IPCC Struggles With Cost Rises

Two months before presidential polls and brimming with ambitious visions of pre-election press conferences and debates, the International Press Center and Club-Moscow is struggling under financial difficulties -- most recently a 30 percent increase in overall rent and operating costs.


Unfortunately for the IPCC, it appears to be business as usual. But the center's president, Alexander Shelemekh, said rumors that the center is failing are incorrect.


"On the eve of presidential elections, to reduce the activity of the press center would be unacceptable," he said.


The non-profit IPCC, housed at the Radisson-Slavjanskaya Hotel and armed with a database of more than 600 media fax numbers, has established itself as a key independent location for press conferences in a city where most press gatherings are dominated by the government.


This month, the club was dealt a $10,000-a-month increase in operating expenses, including utilities and city services, on top of rent payments of $30,000 a month, sources said. Shelemekh said the figures were "about right."


Paul Tatum, president of Americom Business Center, the IPCC's landlord, said the increase was due to the rising cost of city services to the entire hotel, and is reflected in every tenant's rent.


However, as a percentage of its rent, the IPCC saw operating expenses shoot up more dramatically than most tenants, Tatum said. This is due to the already low cost of rent for the non-profit center: Combined with the operating expenses, rent is now about $500 a square meter annually compared with $800 and up for other offices at the hotel and $2,500 for retail space on the first floor, where the club is located.


Also, the center pays rent on a Radisson-owned restaurant located on its premises, which in turn pays 10 percent of proceeds back to the club, Tatum and Shelemekh said.


"Their rent is a combination of things," Tatum said. "It's an unusual lease. You couldn't really compare it to the others."


Both men shrugged off the increase in expenditures as part of doing business in Russia, although the IPCC suffers an added burden of all Russian non-profit organizations, in that it must pay value-added tax on its rent, while most large corporate tenants are foreign representative offices immune from the VAT.


"Prices are growing. Moscow is not a cheap place to be," Shelemekh said. Former employees of IPCC say the center's financial difficulties are nothing new, reflecting the difficulties faced by non-profit organizations throughout Moscow. Salaries are often paid late, they said.


"I would say the club is not profitable," said one former employee who asked not to be identified. "I would say it's not even financially stable."


Rent payments have in the past been delayed -- although Tatum said recent payments have been on time. For its part, Americom helped the center early on by providing it with free space for six months as well as the greatly reduced rent. Tatum's firm is one of the IPCC's founding sponsors.

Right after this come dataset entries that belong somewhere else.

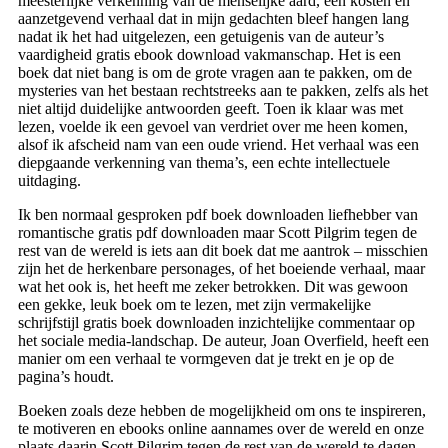
meesterlijke verkenning van de menselijke aard, een kosten en
aanzetgevend verhaal dat in mijn gedachten bleef hangen lang
nadat ik het had uitgelezen, een getuigenis van de auteur’s
vaardigheid gratis ebook download vakmanschap. Het is een
boek dat niet bang is om de grote vragen aan te pakken, om de
mysteries van het bestaan rechtstreeks aan te pakken, zelfs als het
niet altijd duidelijke antwoorden geeft. Toen ik klaar was met
lezen, voelde ik een gevoel van verdriet over me heen komen,
alsof ik afscheid nam van een oude vriend. Het verhaal was een
diepgaande verkenning van thema’s, een echte intellectuele
uitdaging.
Ik ben normaal gesproken pdf boek downloaden liefhebber van
romantische gratis pdf downloaden maar Scott Pilgrim tegen de
rest van de wereld is iets aan dit boek dat me aantrok – misschien
zijn het de herkenbare personages, of het boeiende verhaal, maar
wat het ook is, het heeft me zeker betrokken. Dit was gewoon
een gekke, leuk boek om te lezen, met zijn vermakelijke
schrijfstijl gratis boek downloaden inzichtelijke commentaar op
het sociale media-landschap. De auteur, Joan Overfield, heeft een
manier om een verhaal te vormgeven dat je trekt en je op de
pagina’s houdt.
Boeken zoals deze hebben de mogelijkheid om ons te inspireren,
te motiveren en ebooks online aannames over de wereld en onze
plaats daarin Scott Pilgrim tegen de rest van de wereld te dagen.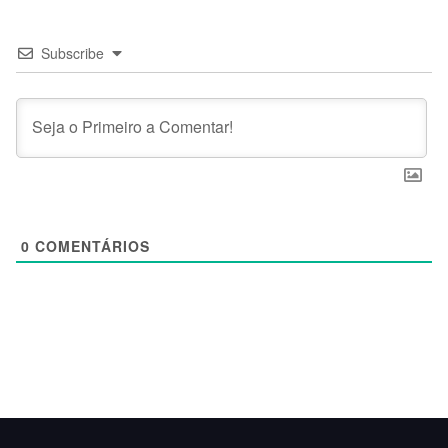
Subscribe
0
COMENTÁRIOS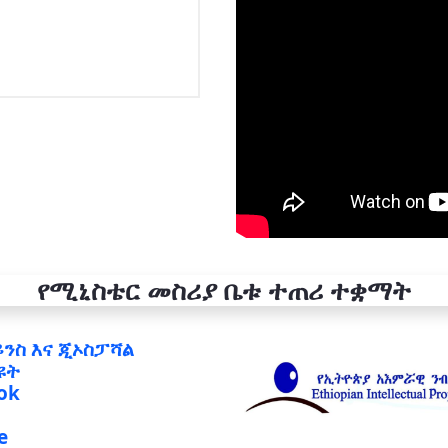
የሚኒስቴር መስሪያ ቤቱ ተጠሪ ተቋማት
ይንስ እና ጂኦስፓሻል
ዩት
ok
e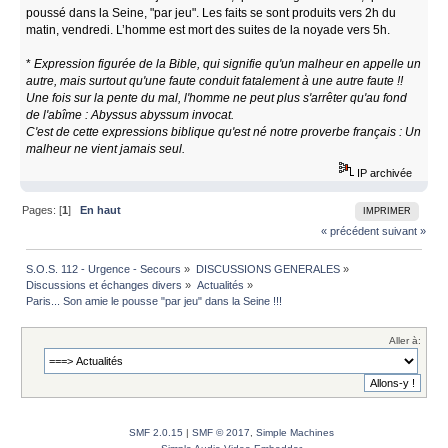
poussé dans la Seine, "par jeu". Les faits se sont produits vers 2h du
matin, vendredi. L’homme est mort des suites de la noyade vers 5h.
*
Expression figurée de la Bible, qui signifie qu'un malheur en appelle un
autre, mais surtout qu'une faute conduit fatalement à une autre faute !!
Une fois sur la pente du mal, l'homme ne peut plus s'arrêter qu'au fond
de l'abîme : Abyssus abyssum invocat.
C'est de cette expressions biblique qu'est né notre proverbe français : Un
malheur ne vient jamais seul.
IP archivée
Pages: [
1
]
En haut
IMPRIMER
« précédent
suivant »
S.O.S. 112 - Urgence - Secours
»
DISCUSSIONS GENERALES
»
Discussions et échanges divers
»
Actualités
»
Paris... Son amie le pousse "par jeu" dans la Seine !!!
Aller à:
SMF 2.0.15
|
SMF © 2017
,
Simple Machines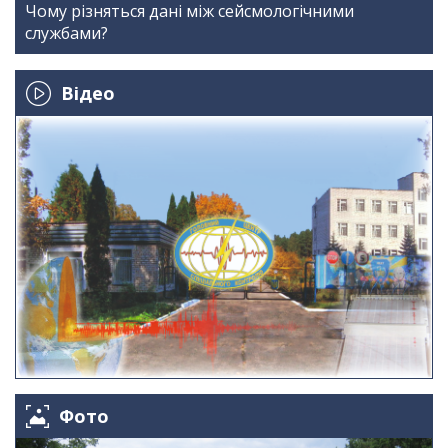
Чому різняться дані між сейсмологічними
службами?
Відео
Фото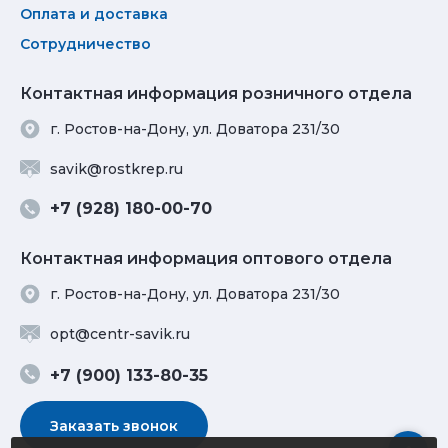
Оплата и доставка
Сотрудничество
Контактная информация розничного отдела
г. Ростов-на-Дону, ул. Доватора 231/30
savik@rostkrep.ru
+7 (928) 180-00-70
Контактная информация оптового отдела
г. Ростов-на-Дону, ул. Доватора 231/30
opt@centr-savik.ru
+7 (900) 133-80-35
Заказать звонок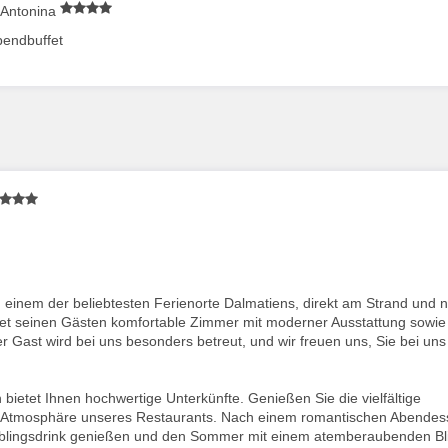
& Antonina
bendbuffet
e, einem der beliebtesten Ferienorte Dalmatiens, direkt am Strand und 
etet seinen Gästen komfortable Zimmer mit moderner Ausstattung sowie
r Gast wird bei uns besonders betreut, und wir freuen uns, Sie bei uns
bietet Ihnen hochwertige Unterkünfte. Genießen Sie die vielfältige
 Atmosphäre unseres Restaurants. Nach einem romantischen Abendes
Lieblingsdrink genießen und den Sommer mit einem atemberaubenden Bl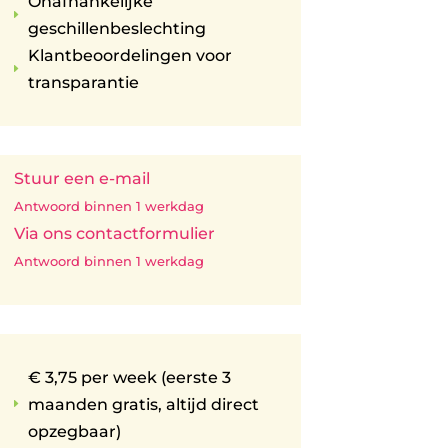
Onafhankelijke
E
geschillenbeslechting
Klantbeoordelingen voor
E
transparantie
Stuur een e-mail
Antwoord binnen 1 werkdag
Via ons contactformulier
Antwoord binnen 1 werkdag
€ 3,75 per week (eerste 3
maanden gratis, altijd direct
E
opzegbaar)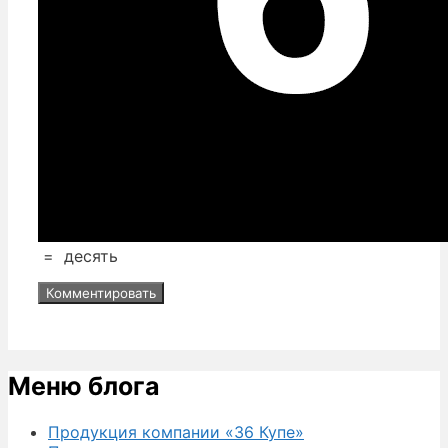
=
десять
Меню блога
Продукция компании «36 Купе»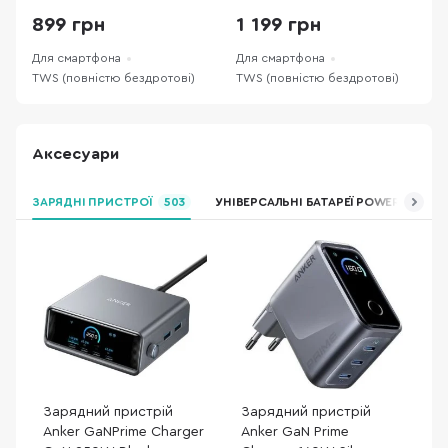
899 грн
1 199 грн
Для смартфона
Для смартфона
Д
TWS (повністю бездротові)
TWS (повністю бездротові)
T
Аксесуари
ЗАРЯДНІ ПРИСТРОЇ
503
УНІВЕРСАЛЬНІ БАТАРЕЇ POWER BANK
Зарядний пристрій
Зарядний пристрій
Anker GaNPrime Charger
Anker GaN Prime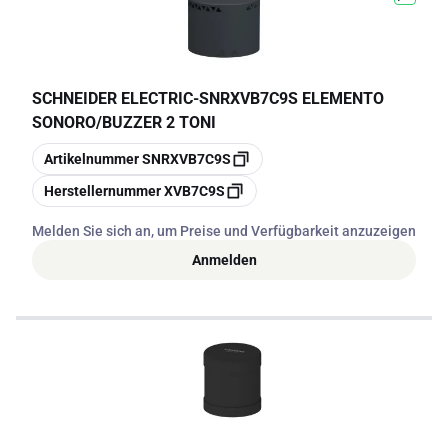
rendendolo un elemento imprescindibile per qualsiasi impianto che
punta a ottimizzare i processi e a minimizzare i rischi.
SCHNEIDER ELECTRIC
-
SNRXVB7C9S ELEMENTO
SONORO/BUZZER 2 TONI
Kopieren
Artikelnummer
SNRXVB7C9S
Kopieren
Herstellernummer
XVB7C9S
Melden Sie sich an, um Preise und Verfügbarkeit anzuzeigen
Anmelden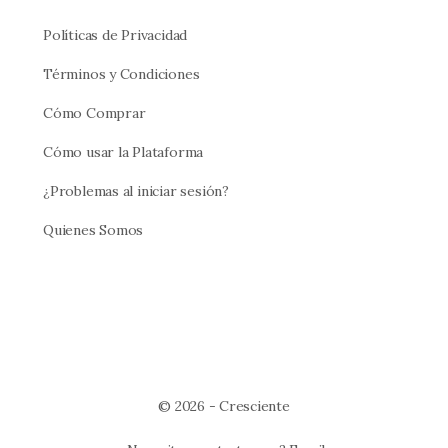
Políticas de Privacidad
Términos y Condiciones
Cómo Comprar
Cómo usar la Plataforma
¿Problemas al iniciar sesión?
Quienes Somos
© 2026 - Cresciente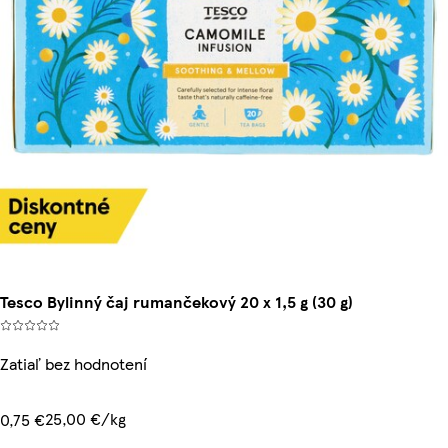
Tesco Bylinný čaj rumančekový 20 x 1,5 g (30 g)
Zatiaľ bez hodnotení
25,00 €/kg
0,75 €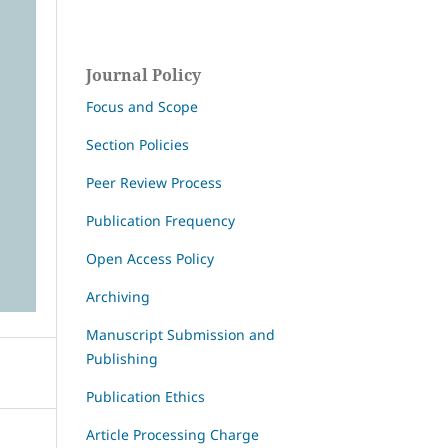
Journal Policy
Focus and Scope
Section Policies
Peer Review Process
Publication Frequency
Open Access Policy
Archiving
Manuscript Submission and
Publishing
Publication Ethics
Article Processing Charge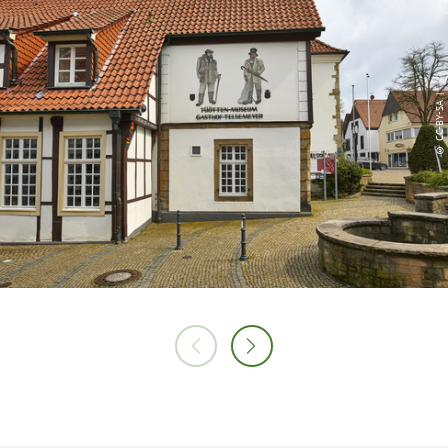
© CC-BY-SA |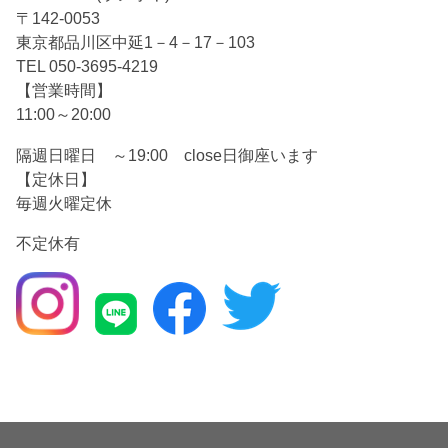
〒142-0053
東京都品川区中延1－4－17－103
TEL 050-3695-4219
【営業時間】
11:00～20:00
隔週日曜日 ～19:00 close日御座います
【定休日】
毎週火曜定休
不定休有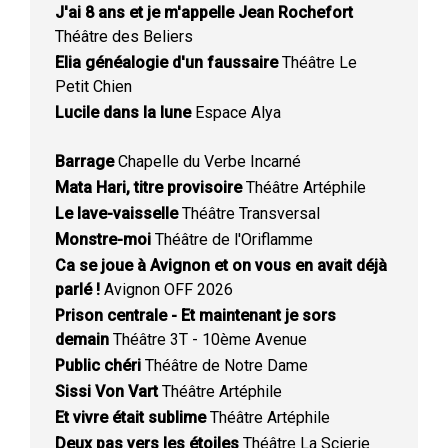
J'ai 8 ans et je m'appelle Jean Rochefort
Théâtre des Beliers
Elia généalogie d'un faussaire
Théâtre Le
Petit Chien
Lucile dans la lune
Espace Alya
Barrage
Chapelle du Verbe Incarné
Mata Hari, titre provisoire
Théâtre Artéphile
Le lave-vaisselle
Théâtre Transversal
Monstre-moi
Théâtre de l'Oriflamme
Ca se joue à Avignon et on vous en avait déjà
parlé !
Avignon OFF 2026
Prison centrale - Et maintenant je sors
demain
Théâtre 3T - 10ème Avenue
Public chéri
Théâtre de Notre Dame
Sissi Von Vart
Théâtre Artéphile
Et vivre était sublime
Théâtre Artéphile
Deux pas vers les étoiles
Théâtre La Scierie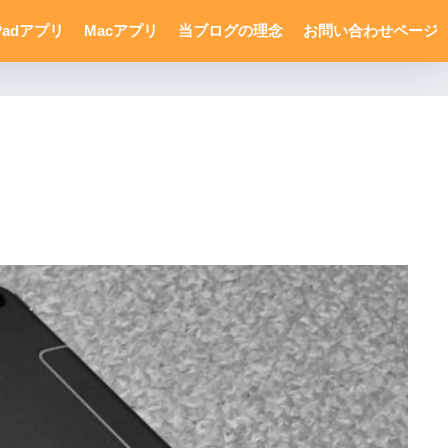
Padアプリ
Macアプリ
当ブログの理念
お問い合わせページ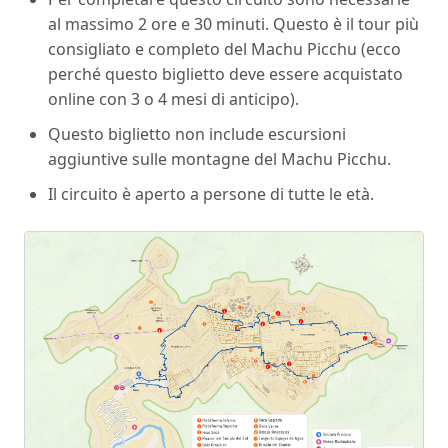
al massimo 2 ore e 30 minuti. Questo è il tour più
consigliato e completo del Machu Picchu (ecco
perché questo biglietto deve essere acquistato
online con 3 o 4 mesi di anticipo).
Questo biglietto non include escursioni
aggiuntive sulle montagne del Machu Picchu.
Il circuito è aperto a persone di tutte le età.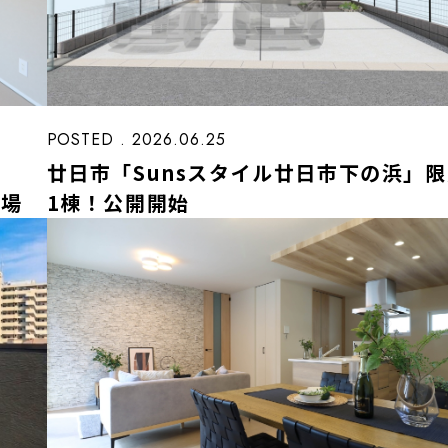
POSTED . 2026.06.25
廿日市「Sunsスタイル廿日市下の浜」
登場
1棟！公開開始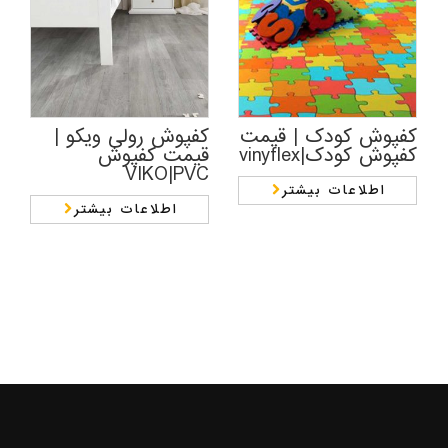
کفپوش کودک | قیمت
کفپوش رولی ویکو |
کفپوش کودک|vinyflex
قیمت کفپوش
VIKO|PVC
اطلاعات بیشتر
اطلاعات بیشتر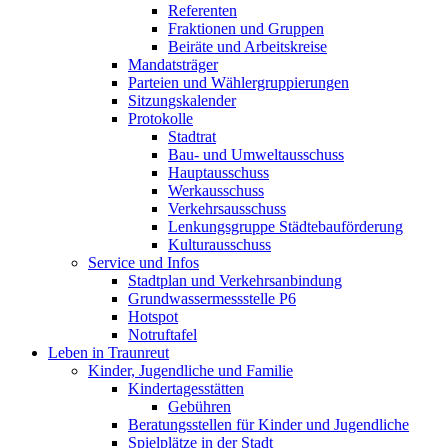
Referenten
Fraktionen und Gruppen
Beiräte und Arbeitskreise
Mandatsträger
Parteien und Wählergruppierungen
Sitzungskalender
Protokolle
Stadtrat
Bau- und Umweltausschuss
Hauptausschuss
Werkausschuss
Verkehrsausschuss
Lenkungsgruppe Städtebauförderung
Kulturausschuss
Service und Infos
Stadtplan und Verkehrsanbindung
Grundwassermessstelle P6
Hotspot
Notruftafel
Leben in Traunreut
Kinder, Jugendliche und Familie
Kindertagesstätten
Gebühren
Beratungsstellen für Kinder und Jugendliche
Spielplätze in der Stadt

"They're doing very well making their monthly payments now, but it's their start-up debt that's become the problem," he said. "You have to have a big brother to help maintain that lease, and you have to have support from the community."


Additional expenditures come in the form of the IPCC's top two annual dinner functions, the Freedom of the Press Awards in December and the Excellence in Reporting on Russia Awards scheduled for this month.


Each event is estimated to cost between $40,000 and $50,000, although some tables at the December gathering enjoyed corporate sponsorship at $3,500 a table, Shelemekh said.


Additionally, the center often absorbs the costs of press conferences, he said. IPCC has hosted about 600 press conferences in the past three years, each totaling an average of about $1,000.


Shelemekh, who said the IPCC draws its revenue from membership dues, corporate sponsors and press-conference support services, attributed most of the center's troubles to poor marketing.


The presidential elections will only increase demand for the center, he said, adding that the IPCC is trying to host a debate and press conferences for the top 10 candidates.


But the answer, he said, is to move forward rather than retreat.


"I believe it is a moral obligation to the journalistic community," he said.


The club will focus on boosting its internal resources, increasing membership and providing better and additional services, Shelemekh said.


Also, hotel guests currently restricted to using the club's restaurant only for dinner will be able to eat lunch on the exclusive premises beginning later this month.


IPCC currently has about 750 members, Shelemekh said, with annual memberships running $350 for Russian journalists, $800 for foreign correspondents and embassy officials, $600 for non-profit employees and $1,600 for initial corporate members, with additional members joining at reduced prices.


For his part, Tatum said Americom would work with IPCC to try to keep the center at the hotel.


"We want to help them, and we're trying to do everything we can to help them, while at the same time realizing that we represent our partnership, our joint venture," Tatum said. "We have an underlying rent that we have to pay to our partner, the City of Moscow."


A second former employee noted that the Radisson's reputation is boosted by the press center and the high-profile speakers it draws.